Task requirements: Locate the word "each" in the material, then show every line that holds it.

Input for this task:
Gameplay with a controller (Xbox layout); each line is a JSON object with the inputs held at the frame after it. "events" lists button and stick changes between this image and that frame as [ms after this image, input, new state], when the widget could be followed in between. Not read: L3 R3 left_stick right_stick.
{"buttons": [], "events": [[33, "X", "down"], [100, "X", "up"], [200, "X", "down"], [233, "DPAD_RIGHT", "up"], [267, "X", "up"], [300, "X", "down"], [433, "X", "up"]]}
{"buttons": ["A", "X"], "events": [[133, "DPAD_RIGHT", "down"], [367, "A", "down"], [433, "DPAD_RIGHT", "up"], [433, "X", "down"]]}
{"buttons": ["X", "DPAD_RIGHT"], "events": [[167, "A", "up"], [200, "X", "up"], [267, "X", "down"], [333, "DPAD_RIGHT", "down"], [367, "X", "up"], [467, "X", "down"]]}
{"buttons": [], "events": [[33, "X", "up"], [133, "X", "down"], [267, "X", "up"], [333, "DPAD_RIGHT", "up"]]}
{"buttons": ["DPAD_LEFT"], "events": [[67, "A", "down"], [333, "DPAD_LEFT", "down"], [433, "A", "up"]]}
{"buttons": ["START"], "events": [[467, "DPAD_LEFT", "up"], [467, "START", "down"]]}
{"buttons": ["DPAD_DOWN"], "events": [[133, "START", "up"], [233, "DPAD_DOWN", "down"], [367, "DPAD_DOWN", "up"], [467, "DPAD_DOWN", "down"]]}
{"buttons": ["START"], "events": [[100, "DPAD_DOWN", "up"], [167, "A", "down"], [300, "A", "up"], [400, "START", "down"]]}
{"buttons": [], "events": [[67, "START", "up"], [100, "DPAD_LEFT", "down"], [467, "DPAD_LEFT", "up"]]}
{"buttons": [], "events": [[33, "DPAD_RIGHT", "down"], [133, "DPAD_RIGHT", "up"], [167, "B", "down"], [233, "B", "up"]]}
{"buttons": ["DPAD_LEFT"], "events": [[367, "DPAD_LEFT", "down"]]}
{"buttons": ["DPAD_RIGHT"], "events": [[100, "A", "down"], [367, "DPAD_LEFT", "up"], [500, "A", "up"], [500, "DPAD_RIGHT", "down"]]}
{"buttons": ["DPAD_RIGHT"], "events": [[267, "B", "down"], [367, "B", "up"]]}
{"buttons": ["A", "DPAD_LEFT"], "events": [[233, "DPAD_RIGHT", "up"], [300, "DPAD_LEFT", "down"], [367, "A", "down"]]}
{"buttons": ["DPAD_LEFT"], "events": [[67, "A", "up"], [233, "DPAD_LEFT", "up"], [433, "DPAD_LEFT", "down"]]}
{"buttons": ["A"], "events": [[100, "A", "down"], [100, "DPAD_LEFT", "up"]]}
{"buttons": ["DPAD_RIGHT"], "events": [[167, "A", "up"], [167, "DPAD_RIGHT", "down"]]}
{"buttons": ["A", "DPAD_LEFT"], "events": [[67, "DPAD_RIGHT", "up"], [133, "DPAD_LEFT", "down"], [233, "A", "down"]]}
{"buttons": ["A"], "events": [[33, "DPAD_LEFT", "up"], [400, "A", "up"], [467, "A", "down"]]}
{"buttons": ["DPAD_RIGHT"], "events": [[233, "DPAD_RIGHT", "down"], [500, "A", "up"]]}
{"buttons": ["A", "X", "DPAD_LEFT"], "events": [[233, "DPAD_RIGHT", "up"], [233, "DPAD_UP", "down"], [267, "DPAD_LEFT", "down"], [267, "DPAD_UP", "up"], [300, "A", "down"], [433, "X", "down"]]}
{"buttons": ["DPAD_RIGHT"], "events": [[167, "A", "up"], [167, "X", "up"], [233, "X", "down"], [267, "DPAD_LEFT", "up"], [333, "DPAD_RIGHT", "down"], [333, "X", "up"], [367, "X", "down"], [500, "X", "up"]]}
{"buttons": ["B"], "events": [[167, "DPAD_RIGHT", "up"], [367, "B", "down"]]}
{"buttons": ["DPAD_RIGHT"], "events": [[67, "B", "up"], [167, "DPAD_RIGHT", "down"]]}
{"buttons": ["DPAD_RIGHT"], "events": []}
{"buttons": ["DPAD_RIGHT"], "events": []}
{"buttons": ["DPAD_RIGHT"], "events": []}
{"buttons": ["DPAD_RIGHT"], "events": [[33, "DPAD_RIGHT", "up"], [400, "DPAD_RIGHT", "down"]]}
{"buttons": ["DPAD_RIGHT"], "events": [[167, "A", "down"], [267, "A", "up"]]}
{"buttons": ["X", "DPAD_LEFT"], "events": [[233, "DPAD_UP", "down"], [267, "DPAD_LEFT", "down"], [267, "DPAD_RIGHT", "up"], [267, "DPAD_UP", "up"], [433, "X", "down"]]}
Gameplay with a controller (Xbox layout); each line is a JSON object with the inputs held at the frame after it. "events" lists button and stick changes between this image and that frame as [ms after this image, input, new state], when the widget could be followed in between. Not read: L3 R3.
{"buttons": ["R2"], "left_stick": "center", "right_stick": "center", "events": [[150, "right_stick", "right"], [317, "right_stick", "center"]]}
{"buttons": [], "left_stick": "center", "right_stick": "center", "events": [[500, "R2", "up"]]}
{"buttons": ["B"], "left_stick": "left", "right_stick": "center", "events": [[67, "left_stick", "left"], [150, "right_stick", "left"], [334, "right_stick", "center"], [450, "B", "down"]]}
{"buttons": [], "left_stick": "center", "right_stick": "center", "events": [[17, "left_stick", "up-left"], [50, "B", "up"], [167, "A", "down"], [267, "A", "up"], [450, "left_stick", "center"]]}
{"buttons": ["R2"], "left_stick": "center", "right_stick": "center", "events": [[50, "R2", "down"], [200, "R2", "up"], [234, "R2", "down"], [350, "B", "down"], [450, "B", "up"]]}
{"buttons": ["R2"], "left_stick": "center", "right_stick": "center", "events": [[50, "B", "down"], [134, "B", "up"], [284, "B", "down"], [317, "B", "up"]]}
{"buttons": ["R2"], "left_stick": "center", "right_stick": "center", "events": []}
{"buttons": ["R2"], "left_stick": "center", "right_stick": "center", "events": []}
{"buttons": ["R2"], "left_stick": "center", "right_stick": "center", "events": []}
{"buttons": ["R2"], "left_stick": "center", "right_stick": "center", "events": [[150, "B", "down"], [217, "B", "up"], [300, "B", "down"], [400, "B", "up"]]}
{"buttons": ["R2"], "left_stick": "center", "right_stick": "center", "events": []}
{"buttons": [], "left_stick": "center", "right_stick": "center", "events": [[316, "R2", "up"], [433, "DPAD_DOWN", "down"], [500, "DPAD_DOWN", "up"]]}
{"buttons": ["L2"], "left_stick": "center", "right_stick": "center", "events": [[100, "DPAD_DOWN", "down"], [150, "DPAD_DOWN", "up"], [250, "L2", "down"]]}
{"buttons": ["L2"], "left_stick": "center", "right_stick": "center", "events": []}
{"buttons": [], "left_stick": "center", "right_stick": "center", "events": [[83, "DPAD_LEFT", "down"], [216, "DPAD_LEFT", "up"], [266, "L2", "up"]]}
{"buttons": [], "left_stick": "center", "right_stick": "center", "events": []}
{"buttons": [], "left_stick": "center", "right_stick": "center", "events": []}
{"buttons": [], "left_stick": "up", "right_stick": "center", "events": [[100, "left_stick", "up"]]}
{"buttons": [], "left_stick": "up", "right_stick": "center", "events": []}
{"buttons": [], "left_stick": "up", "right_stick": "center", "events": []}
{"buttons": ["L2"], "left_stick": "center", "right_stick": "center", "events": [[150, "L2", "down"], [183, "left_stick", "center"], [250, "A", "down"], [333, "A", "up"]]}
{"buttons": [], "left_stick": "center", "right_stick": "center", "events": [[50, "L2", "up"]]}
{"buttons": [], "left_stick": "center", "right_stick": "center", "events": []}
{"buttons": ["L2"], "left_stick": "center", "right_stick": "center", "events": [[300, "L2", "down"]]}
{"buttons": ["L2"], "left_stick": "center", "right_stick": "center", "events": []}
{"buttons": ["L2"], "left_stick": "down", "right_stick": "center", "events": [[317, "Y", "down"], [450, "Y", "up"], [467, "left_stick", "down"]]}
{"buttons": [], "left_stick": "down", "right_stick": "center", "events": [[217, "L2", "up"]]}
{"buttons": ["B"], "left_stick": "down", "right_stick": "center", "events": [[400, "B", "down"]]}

Answer space:
Gameplay with a controller (Xbox layout); each line is a JSON object with the inputs held at the frame after it. "events" lists button and stick changes between this image and that frame as [ms after this image, input, new state], when the widget could be followed in between. Not read: L3 R3 left_stick right_stick.
Gameplay with a controller (Xbox layout); each line is a JSON object with the inputs held at the frame after it. "events" lists button and stick changes between this image and that frame as [ms after this image, input, new state], when the widget could be followed in between. Not read: L3 R3.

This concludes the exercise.